Shares of NIO Inc. (NYSE:NIO), a designer and manufacturer in China's premium electric vehicle market, are popping 12% as of 10:58 a.m. EST after a positive report from Citron Research, which is largely known for short-selling stocks.
After switching its Tesla stance to a bullish thesis in October, Citron sees a similar thesis with NIO. Including today's 12% jump, the stock trades at just under $8 per share, but Citron's report sees little resistance on its way to $12 per share thanks to compelling products, strong management, and incredible brand image. Said Citron in a note to investors Monday:
With that in mind [reversing his negative opinion on Tesla], we introduce NIO, and explain the real story that Wall St. has totally missed. Just like Tesla was not a simple U.S. electric car story, NIO is so much more than just a Chinese electric car story. NIO's visionary management is revolutionizing the high-end auto industry in China.

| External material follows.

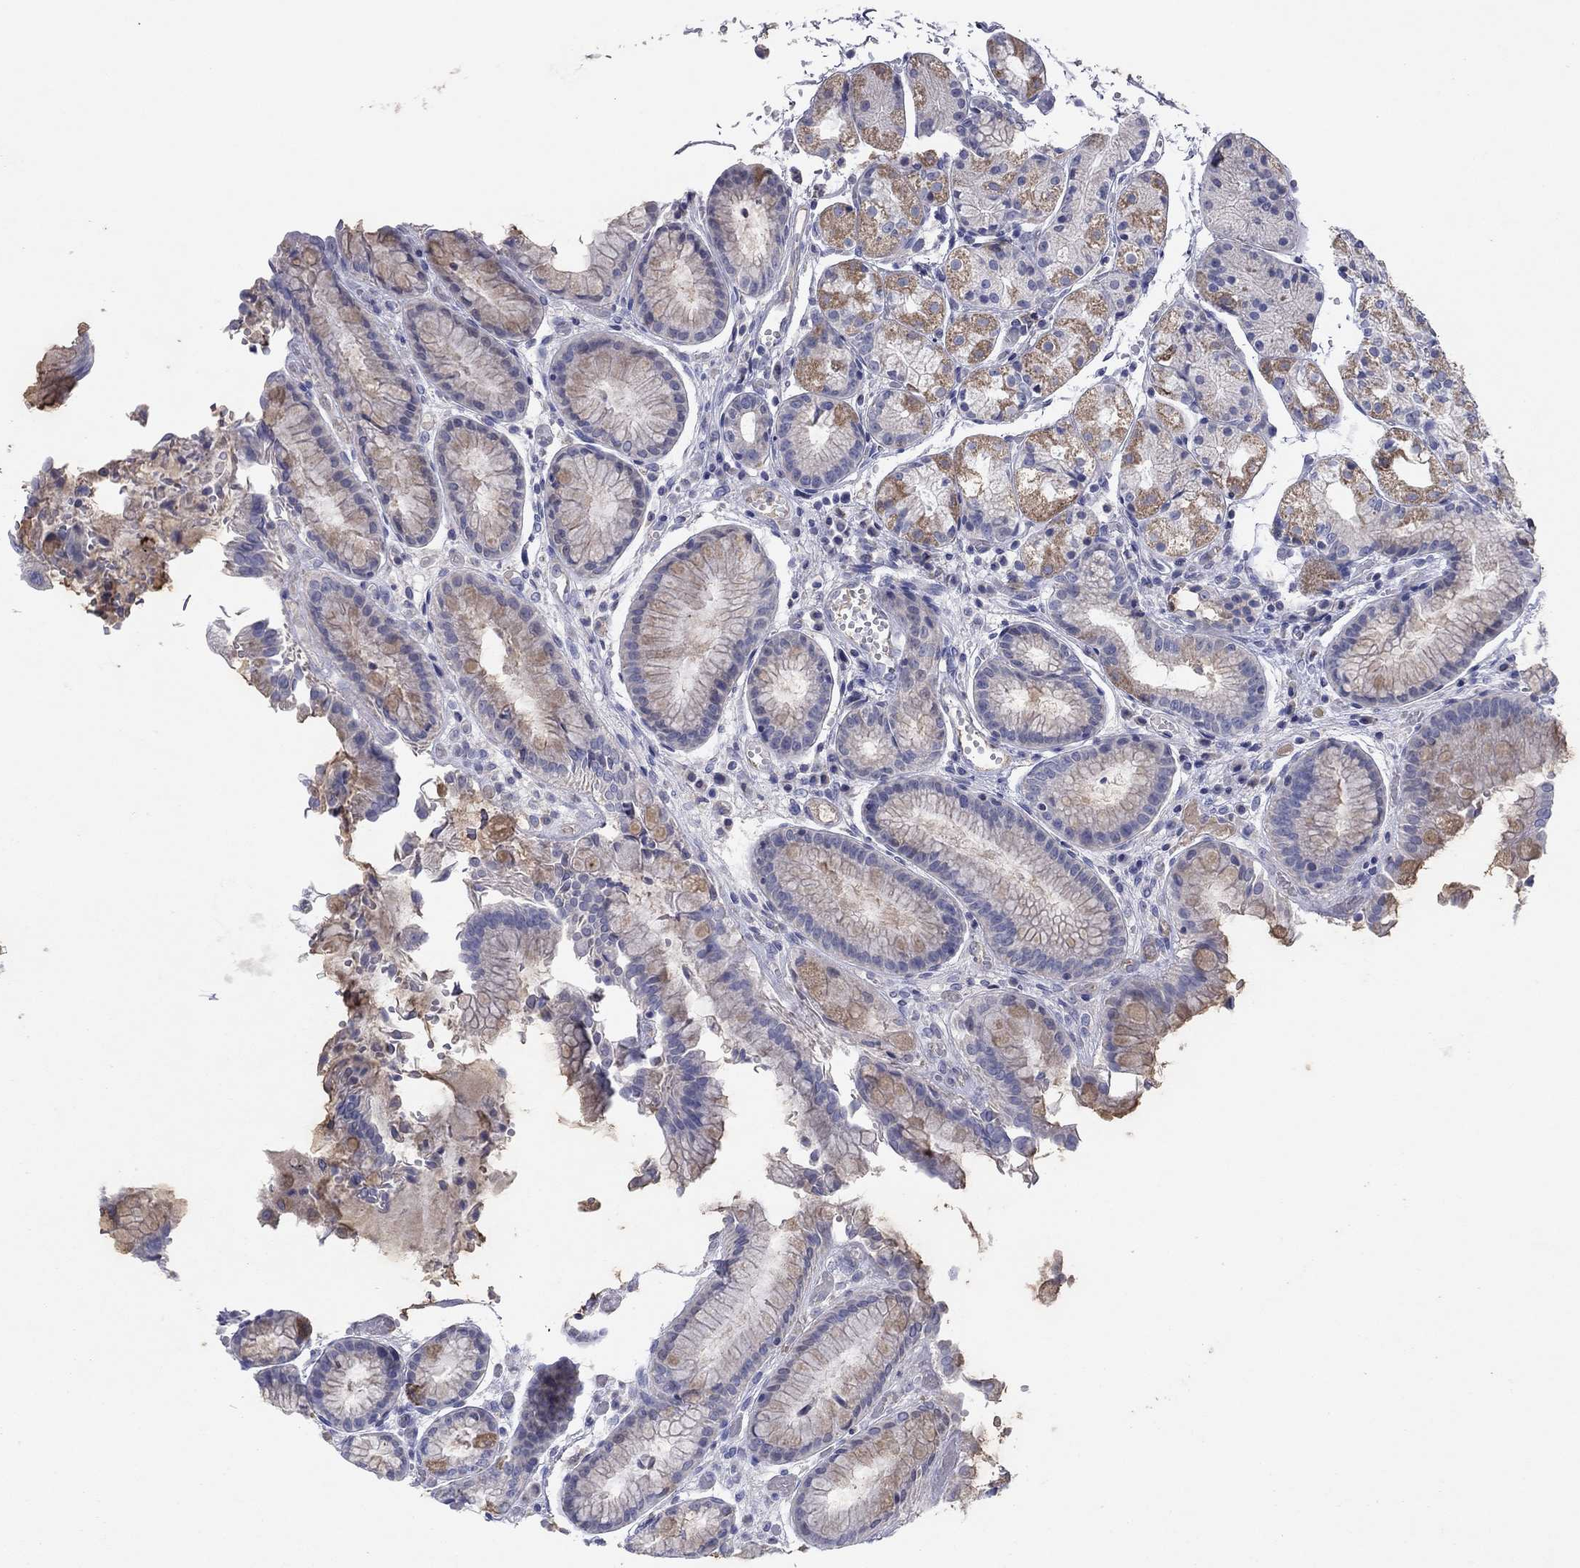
{"staining": {"intensity": "strong", "quantity": "<25%", "location": "cytoplasmic/membranous"}, "tissue": "stomach", "cell_type": "Glandular cells", "image_type": "normal", "snomed": [{"axis": "morphology", "description": "Normal tissue, NOS"}, {"axis": "topography", "description": "Stomach, upper"}], "caption": "Strong cytoplasmic/membranous expression for a protein is seen in approximately <25% of glandular cells of unremarkable stomach using immunohistochemistry (IHC).", "gene": "PTGDS", "patient": {"sex": "male", "age": 72}}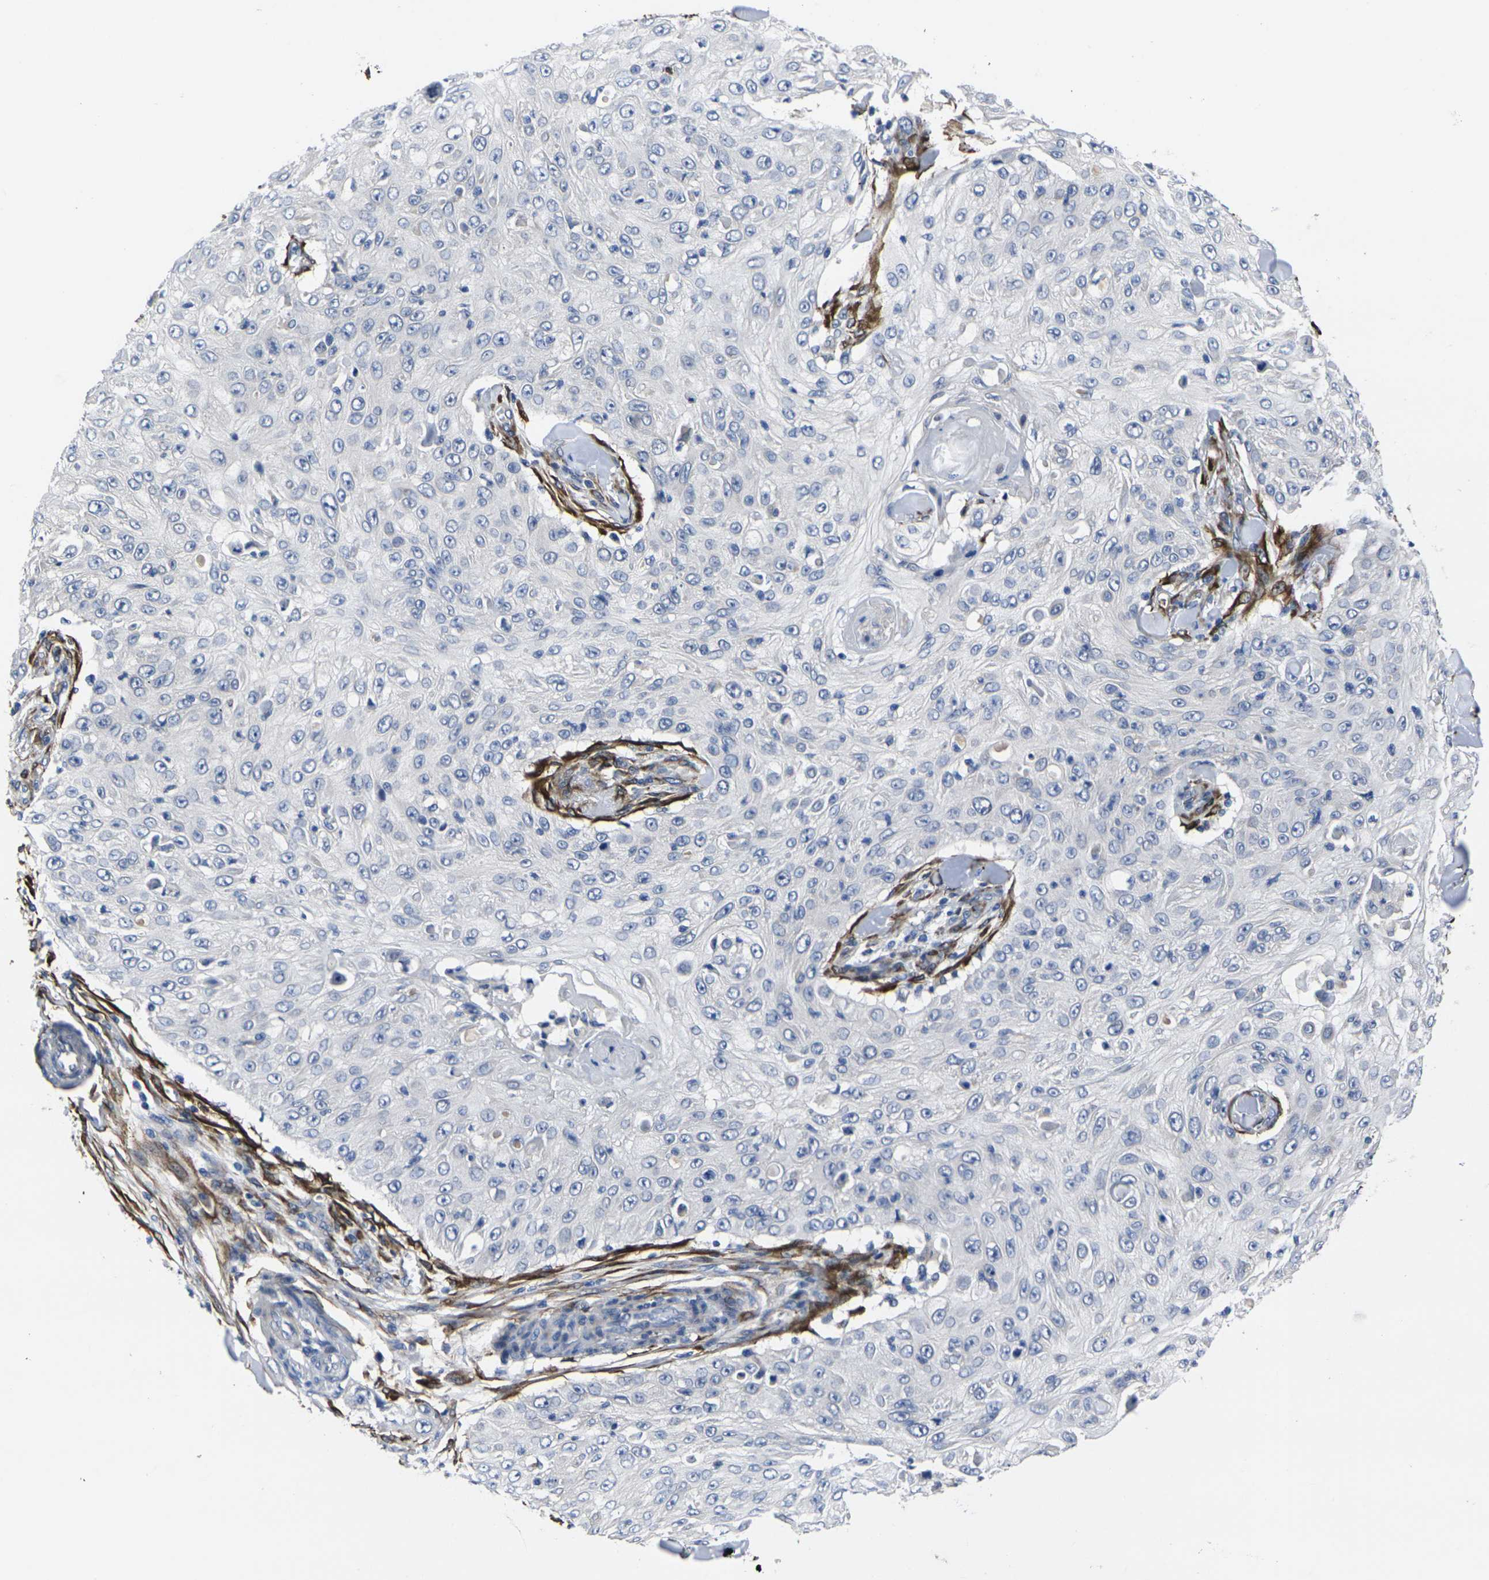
{"staining": {"intensity": "negative", "quantity": "none", "location": "none"}, "tissue": "skin cancer", "cell_type": "Tumor cells", "image_type": "cancer", "snomed": [{"axis": "morphology", "description": "Squamous cell carcinoma, NOS"}, {"axis": "topography", "description": "Skin"}], "caption": "Tumor cells are negative for protein expression in human skin cancer. (DAB (3,3'-diaminobenzidine) IHC, high magnification).", "gene": "CYP2C8", "patient": {"sex": "male", "age": 86}}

NIO will be an incredibly intriguing investment for a number of reasons. One reason is simply because the Chinese government has significantly backed the development of its electric vehicle market to help battle its pollution problems -- it's one of the country's top priorities. In fact, the government has made it difficult and expensive to get a driver's license for a traditional combustion vehicle in major Chinese cities, while licenses for EVs are free and open to anyone.
But as Citron also points out, many investors are unaware how powerful the company's brand image is in China. NIO has become a lifestyle brand for a new generation of Chinese consumers. Its dealerships, known as NIO Houses, are as much social clubs -- with lounge areas, meeting spaces, work labs, and open kitchens -- as they are sales hubs. When a notorious short-selling research company puts a positive spin on a potentially lucrative company such as NIO, it's definitely enough to get investors interested, and that's plenty of motivation for today's 12% pop.